**Problem requirements:** Search the entries for the line containing "For every layout". Repeat it, then every line after it, exactly through the final line.

Bounding box prediction data:
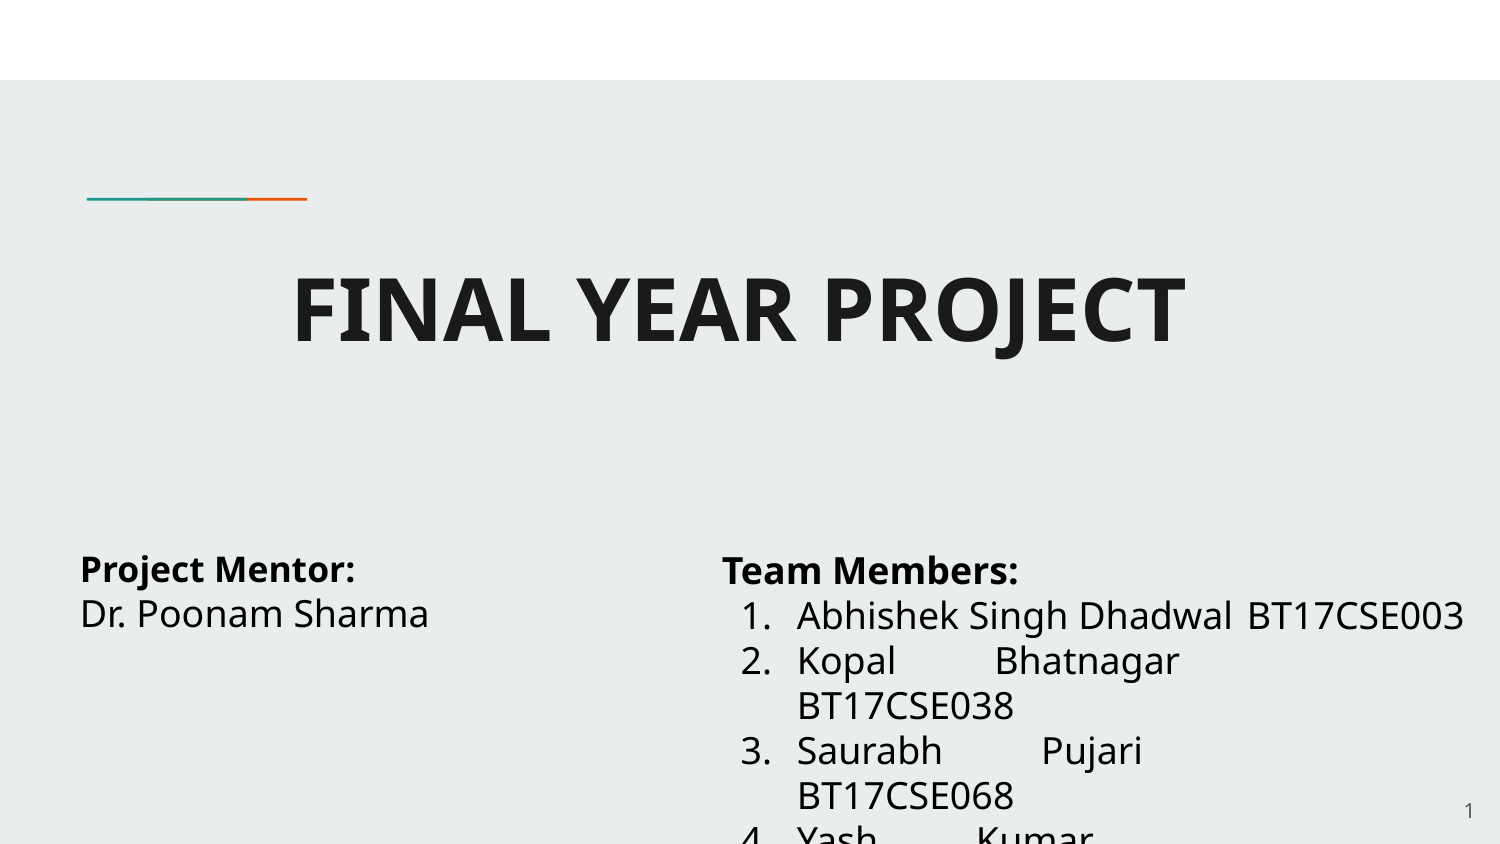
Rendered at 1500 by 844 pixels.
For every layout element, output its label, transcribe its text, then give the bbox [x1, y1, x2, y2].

title FINAL YEAR PROJECT [185, 238, 1293, 491]
subtitle Team Members: Abhishek Singh Dhadwal BT17CSE003 Kopal Bhatnagar BT17CSE038 Saurabh Pujari BT17CSE068 Yash Kumar BT17CSE092 [706, 532, 1500, 791]
slide_number ‹#› [1400, 779, 1491, 844]
text_box Project Mentor: Dr. Poonam Sharma [64, 532, 606, 777]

**Your response:**
For every layout element, output its label, transcribe its text, then give the bbox [x1, y1, x2, y2].

title FINAL YEAR PROJECT [185, 238, 1293, 491]
subtitle Team Members: Abhishek Singh Dhadwal BT17CSE003 Kopal Bhatnagar BT17CSE038 Saurabh Pujari BT17CSE068 Yash Kumar BT17CSE092 [706, 532, 1500, 791]
slide_number ‹#› [1400, 779, 1491, 844]
text_box Project Mentor: Dr. Poonam Sharma [64, 532, 606, 777]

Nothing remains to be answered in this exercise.